Jones and other family members testified Tuesday that Darnick had no access to cash or a vehicle and did not go anywhere on his own in the couple of days leading up to his death. No one, outside of the family members who lived in the Wonder Lake home, including Tippet, his girlfriend and their young children, came to the house except for Darnick’s estranged wife.
Jacqueline Darnick testified that she and her husband had been estranged because of his drug addiction to heroin and crack cocaine.
“He was an everyday user before rehab,” she said.
Still, she wanted their children to see their father for a Christmas visit and so she brought them to Jones’ house the day he returned from Arizona.
She said she also brought along items that Darnick asked her to bring, including some clothes, a cooler he is known to keep medications in, and some bongs and pipes he had “collected over time.” She also said she saw no drugs inside the cooler when she brought it over.
She did not bring any drugs to the house and does not partake in drug use, she testified.
On cross examination by William’s attorney Hal Garfinkle, Jones agreed that “an abundance” of drugs and drug paraphernalia was found in his room after he died. But, she said, it was not there when she cleaned the room before bringing him home from the airport.

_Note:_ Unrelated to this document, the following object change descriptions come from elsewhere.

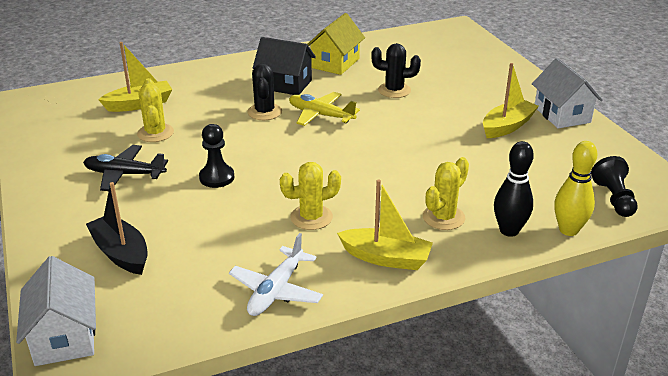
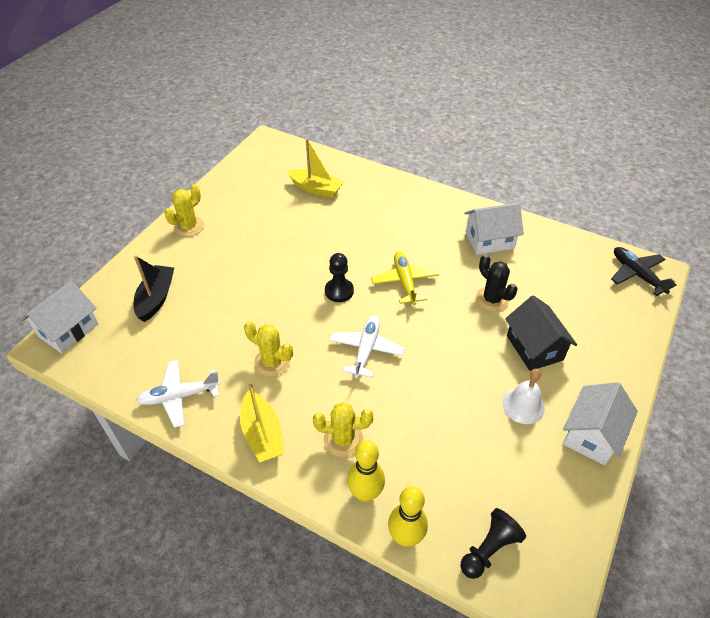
camera: 50 degrees right, 15 degrees up
black plane [83,145,168,191] -> black plane moved to [611,247,676,296]
yellow cactus [137,78,174,142] -> yellow cactus moved to [165,184,204,237]
black pawn [199,124,234,188] -> black pawn moved to [325,253,354,302]
black cactus [247,63,282,120] -> none
black house [253,37,316,95] -> black house moved to [505,295,577,371]
yellow house [308,13,365,75] -> white house [465,202,524,255]
yellow boat [483,63,539,138] -> white bell [502,369,545,424]
black bowling pin [494,141,534,237] -> yellow bowling pin [347,440,385,502]
none -> white plane [330,316,404,378]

Jones also agreed with Garfinkle that her son had another side to him she knew nothing about. Garfinkle said she wouldn’t know if and when he was buying heroin and cocaine and whether he had many drug dealers, to which she agreed.
However, Jones, Tippet and Jacquelin Darnick each testified that while he may have had other drug dealers, he always bought his cocaine and heroin in Rockford.
“I know he was in Rockford whenever he bought drugs,” Jacqueline Darnick said in a back-and-forth with Garfinkle that became heated, prompting Judge Robert Wilbrandt to interrupt the cross-examination.
Jacqueline Darnick, who had been with Darnick since 2006, said she often drove with her husband to Rockford from their home in Belvidere to buy heroin and crack cocaine. She worried about him ingesting the drugs and driving because he would fall asleep and she “wanted to keep him safe.”